What is being asked: In the listing below, copy the lines between the line holding "locality: Western Hupeh." and the line holding "catalogue / barcode: US 2071473", inclusive, substituting "site" for every occurrence of "locality" and leaving all other text unchanged.

(Source data)
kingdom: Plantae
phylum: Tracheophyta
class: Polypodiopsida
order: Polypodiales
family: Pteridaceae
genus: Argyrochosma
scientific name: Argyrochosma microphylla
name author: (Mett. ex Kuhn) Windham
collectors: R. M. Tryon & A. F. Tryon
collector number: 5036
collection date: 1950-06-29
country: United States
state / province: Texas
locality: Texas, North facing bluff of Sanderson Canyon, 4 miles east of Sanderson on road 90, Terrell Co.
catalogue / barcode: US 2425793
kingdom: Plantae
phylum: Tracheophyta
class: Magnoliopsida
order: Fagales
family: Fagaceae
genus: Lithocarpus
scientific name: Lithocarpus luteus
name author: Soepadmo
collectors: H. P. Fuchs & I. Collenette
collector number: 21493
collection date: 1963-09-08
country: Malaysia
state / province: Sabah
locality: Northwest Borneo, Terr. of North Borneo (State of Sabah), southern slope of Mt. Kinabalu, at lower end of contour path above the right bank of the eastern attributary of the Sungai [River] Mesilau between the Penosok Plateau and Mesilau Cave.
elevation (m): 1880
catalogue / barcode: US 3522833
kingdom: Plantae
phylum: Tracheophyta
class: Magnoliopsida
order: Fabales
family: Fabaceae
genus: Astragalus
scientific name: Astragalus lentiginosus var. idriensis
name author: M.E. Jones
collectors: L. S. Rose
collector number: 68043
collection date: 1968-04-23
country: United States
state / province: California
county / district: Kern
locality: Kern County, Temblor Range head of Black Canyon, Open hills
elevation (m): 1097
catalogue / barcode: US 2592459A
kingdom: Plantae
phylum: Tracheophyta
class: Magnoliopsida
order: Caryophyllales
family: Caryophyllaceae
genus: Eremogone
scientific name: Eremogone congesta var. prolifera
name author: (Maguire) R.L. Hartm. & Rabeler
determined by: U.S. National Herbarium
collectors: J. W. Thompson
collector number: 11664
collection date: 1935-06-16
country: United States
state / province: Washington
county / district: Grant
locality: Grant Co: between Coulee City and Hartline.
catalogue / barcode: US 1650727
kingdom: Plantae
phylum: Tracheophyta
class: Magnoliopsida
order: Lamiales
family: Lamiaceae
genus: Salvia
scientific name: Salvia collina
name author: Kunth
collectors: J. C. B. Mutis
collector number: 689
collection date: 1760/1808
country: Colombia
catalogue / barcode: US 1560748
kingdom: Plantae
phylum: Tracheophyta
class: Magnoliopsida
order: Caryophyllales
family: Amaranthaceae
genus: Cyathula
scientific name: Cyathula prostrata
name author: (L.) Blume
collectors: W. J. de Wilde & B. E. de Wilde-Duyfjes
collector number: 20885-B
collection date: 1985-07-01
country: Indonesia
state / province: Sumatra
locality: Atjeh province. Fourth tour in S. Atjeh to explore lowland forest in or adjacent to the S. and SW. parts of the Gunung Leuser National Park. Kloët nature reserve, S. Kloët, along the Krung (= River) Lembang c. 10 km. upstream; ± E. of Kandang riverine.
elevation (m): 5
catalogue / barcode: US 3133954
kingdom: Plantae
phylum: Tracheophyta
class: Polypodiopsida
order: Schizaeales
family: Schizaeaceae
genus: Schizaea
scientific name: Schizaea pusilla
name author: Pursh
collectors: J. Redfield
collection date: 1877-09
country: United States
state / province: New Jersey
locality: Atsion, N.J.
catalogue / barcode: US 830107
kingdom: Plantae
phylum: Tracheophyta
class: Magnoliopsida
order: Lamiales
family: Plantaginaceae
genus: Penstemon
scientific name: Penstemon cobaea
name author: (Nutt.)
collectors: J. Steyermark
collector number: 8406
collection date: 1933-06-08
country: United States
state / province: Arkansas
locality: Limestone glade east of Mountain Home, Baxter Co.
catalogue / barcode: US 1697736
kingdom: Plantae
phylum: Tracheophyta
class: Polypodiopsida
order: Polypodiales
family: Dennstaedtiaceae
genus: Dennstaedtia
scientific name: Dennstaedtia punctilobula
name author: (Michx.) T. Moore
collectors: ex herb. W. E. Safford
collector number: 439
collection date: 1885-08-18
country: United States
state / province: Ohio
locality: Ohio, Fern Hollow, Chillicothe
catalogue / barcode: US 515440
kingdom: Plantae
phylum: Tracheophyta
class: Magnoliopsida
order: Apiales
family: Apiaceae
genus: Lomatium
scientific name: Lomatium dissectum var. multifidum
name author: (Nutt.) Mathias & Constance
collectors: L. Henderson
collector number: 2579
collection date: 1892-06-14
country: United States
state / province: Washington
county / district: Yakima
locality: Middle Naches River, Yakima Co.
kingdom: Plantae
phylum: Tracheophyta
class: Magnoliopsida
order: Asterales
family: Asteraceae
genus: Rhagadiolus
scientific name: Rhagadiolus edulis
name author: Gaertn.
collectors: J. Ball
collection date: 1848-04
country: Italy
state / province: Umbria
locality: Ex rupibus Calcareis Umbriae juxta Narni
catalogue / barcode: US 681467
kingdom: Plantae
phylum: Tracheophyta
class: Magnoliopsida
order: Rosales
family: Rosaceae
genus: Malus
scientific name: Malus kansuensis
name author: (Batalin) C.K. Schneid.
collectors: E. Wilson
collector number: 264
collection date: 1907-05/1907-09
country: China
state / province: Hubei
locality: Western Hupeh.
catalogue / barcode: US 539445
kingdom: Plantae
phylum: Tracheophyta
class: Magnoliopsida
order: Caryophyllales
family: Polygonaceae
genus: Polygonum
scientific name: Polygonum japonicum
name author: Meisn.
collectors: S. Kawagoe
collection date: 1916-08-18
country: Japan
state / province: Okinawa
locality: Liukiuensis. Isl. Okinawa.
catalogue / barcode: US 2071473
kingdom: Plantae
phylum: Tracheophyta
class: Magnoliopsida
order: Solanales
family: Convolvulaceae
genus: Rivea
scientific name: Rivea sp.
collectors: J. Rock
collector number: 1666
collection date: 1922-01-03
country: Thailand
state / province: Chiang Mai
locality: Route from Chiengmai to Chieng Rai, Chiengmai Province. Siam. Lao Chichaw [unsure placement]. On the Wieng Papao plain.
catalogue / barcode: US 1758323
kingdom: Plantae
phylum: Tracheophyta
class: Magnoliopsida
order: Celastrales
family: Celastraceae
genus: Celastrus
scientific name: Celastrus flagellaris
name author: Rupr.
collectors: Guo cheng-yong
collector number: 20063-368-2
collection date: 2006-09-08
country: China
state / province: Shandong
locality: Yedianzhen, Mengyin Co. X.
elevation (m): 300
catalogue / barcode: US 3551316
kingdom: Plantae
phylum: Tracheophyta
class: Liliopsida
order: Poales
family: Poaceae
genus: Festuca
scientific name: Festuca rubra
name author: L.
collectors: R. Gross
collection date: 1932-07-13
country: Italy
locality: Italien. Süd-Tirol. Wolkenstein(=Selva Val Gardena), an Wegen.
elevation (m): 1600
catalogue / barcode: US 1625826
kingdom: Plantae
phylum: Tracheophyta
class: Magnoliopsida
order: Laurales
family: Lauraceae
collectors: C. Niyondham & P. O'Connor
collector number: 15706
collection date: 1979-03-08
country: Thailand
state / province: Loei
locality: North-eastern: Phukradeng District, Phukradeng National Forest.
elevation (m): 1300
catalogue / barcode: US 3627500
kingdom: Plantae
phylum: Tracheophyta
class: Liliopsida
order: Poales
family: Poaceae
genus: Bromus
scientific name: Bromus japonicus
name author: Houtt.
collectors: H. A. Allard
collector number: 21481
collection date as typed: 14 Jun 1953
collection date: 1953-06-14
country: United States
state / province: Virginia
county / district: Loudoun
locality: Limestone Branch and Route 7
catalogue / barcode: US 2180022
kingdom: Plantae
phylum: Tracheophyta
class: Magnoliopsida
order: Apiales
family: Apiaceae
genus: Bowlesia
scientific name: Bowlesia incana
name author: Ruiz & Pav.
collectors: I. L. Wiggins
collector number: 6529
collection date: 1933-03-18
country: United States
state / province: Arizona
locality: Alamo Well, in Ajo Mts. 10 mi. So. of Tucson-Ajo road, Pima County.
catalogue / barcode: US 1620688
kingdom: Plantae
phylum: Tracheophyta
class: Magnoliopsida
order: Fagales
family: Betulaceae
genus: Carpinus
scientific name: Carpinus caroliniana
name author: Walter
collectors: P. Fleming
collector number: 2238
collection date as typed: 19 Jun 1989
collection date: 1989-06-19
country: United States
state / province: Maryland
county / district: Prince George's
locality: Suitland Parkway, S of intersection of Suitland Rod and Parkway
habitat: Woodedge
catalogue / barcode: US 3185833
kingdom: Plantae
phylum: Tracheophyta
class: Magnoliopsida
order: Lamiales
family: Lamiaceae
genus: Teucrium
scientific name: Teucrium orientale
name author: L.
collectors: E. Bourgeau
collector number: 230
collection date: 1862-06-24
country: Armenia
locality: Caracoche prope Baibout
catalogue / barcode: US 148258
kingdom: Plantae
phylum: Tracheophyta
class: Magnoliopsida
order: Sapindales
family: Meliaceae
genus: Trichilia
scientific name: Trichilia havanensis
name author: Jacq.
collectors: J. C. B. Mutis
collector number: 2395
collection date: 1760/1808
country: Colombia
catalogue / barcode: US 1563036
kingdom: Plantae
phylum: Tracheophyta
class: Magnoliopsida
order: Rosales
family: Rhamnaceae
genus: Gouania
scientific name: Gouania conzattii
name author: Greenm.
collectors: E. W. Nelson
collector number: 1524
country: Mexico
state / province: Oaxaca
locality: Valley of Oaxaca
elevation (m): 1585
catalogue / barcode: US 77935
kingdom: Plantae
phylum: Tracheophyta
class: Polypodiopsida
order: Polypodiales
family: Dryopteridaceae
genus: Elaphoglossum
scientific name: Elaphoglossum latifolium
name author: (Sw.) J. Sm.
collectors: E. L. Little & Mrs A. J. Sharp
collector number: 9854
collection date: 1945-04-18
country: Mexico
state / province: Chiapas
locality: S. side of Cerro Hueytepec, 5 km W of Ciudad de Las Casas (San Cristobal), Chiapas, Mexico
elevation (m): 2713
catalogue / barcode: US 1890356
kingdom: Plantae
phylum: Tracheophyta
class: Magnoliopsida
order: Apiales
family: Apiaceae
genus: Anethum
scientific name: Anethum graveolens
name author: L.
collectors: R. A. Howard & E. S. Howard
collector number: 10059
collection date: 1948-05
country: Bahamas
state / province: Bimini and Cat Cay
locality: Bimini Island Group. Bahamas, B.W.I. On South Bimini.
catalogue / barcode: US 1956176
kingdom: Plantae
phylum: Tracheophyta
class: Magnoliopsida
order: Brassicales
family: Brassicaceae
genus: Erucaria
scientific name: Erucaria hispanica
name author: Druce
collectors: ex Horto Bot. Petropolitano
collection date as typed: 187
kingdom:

Task response:
site: Western Hupeh.
catalogue / barcode: US 539445
kingdom: Plantae
phylum: Tracheophyta
class: Magnoliopsida
order: Caryophyllales
family: Polygonaceae
genus: Polygonum
scientific name: Polygonum japonicum
name author: Meisn.
collectors: S. Kawagoe
collection date: 1916-08-18
country: Japan
state / province: Okinawa
site: Liukiuensis. Isl. Okinawa.
catalogue / barcode: US 2071473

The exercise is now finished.